Google HTTP accept

Forum Moderators: Robert Charlton & goodroi

Message Too Old, No Replies

Google HTTP accept

Observation on http accept

ajparty

3:29 pm on Mar 29, 2005 (gmt 0)

This may not be of interest to anyone except hardcore goolge obsessives :) ... the http accept header on the googlebot (from my observation) is usually:

text/html,text/plain

but occasionally

text/html,text/plain,application/*,*/*

This is for the 'old style' Googlebot/2.1 (+http://www.google.com/bot.html), not the new Mozilla one - which I haven't seen yet.

There's no obvious reason for this difference.

While I'm posting, here are some others, which you may find interesting:

text/html, text/plain, application/*
msnbot/1.0 (+http://search.msn.com/msnbot.htm)

*/*
Mozilla/5.0 (compatible; Yahoo!

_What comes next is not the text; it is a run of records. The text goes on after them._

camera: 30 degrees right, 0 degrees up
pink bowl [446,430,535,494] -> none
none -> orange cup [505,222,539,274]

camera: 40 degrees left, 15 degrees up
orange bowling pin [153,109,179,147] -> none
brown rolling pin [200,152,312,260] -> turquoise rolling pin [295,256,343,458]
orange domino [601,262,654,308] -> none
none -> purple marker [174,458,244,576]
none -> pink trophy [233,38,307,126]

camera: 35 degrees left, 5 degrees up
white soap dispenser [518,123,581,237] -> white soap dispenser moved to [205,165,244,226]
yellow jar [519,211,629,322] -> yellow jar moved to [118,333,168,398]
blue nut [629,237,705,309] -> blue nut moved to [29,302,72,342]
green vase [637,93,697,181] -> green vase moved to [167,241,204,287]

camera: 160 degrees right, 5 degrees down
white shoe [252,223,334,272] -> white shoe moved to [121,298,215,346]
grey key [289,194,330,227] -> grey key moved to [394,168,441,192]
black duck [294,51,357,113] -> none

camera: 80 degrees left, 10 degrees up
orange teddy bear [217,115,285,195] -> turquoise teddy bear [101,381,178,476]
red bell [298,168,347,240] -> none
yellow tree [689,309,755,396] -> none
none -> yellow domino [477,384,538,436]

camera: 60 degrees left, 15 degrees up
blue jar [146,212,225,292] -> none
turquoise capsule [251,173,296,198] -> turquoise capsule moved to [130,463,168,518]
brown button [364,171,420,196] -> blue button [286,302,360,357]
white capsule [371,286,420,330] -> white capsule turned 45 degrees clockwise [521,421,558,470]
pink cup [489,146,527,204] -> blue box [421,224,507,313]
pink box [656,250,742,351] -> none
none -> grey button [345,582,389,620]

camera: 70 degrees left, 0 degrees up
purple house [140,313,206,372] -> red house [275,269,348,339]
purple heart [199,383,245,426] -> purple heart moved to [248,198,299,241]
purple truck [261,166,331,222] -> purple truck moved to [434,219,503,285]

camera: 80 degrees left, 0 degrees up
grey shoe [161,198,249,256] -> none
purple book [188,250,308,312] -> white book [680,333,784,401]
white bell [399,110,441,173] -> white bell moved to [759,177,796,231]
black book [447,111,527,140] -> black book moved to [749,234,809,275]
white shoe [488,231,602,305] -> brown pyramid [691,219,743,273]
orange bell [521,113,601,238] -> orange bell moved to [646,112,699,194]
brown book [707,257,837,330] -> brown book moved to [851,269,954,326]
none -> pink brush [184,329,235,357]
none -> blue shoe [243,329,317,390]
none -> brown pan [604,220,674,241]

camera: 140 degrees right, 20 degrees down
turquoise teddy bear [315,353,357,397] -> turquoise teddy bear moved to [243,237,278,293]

Slurp; h t t p://help.yahoo.com/help/us/ysearch/slurp)

*/*
Mozilla/5.0 (compatible; Googlebot/2.1; +http://www.google.com/bot.html)


text/html, text/plain, appplication/x-shockwave-flash
Mozilla/2.0 (compatible; Ask Jeeves/Teoma)

mrMister

2:32 am on Mar 31, 2005 (gmt 0)

I think they're just playing about with detection for cloaking.

They obviously can't process every kind of document that exists which is what */* suggests. They'd be mad to be using this bot for their search engine data because it will get all sorts of stuff that it can't process.

Has anyone tried serving these bots some kind of data that it might have a chance of handling (eg. Application/XML) to see if the content gets indexed?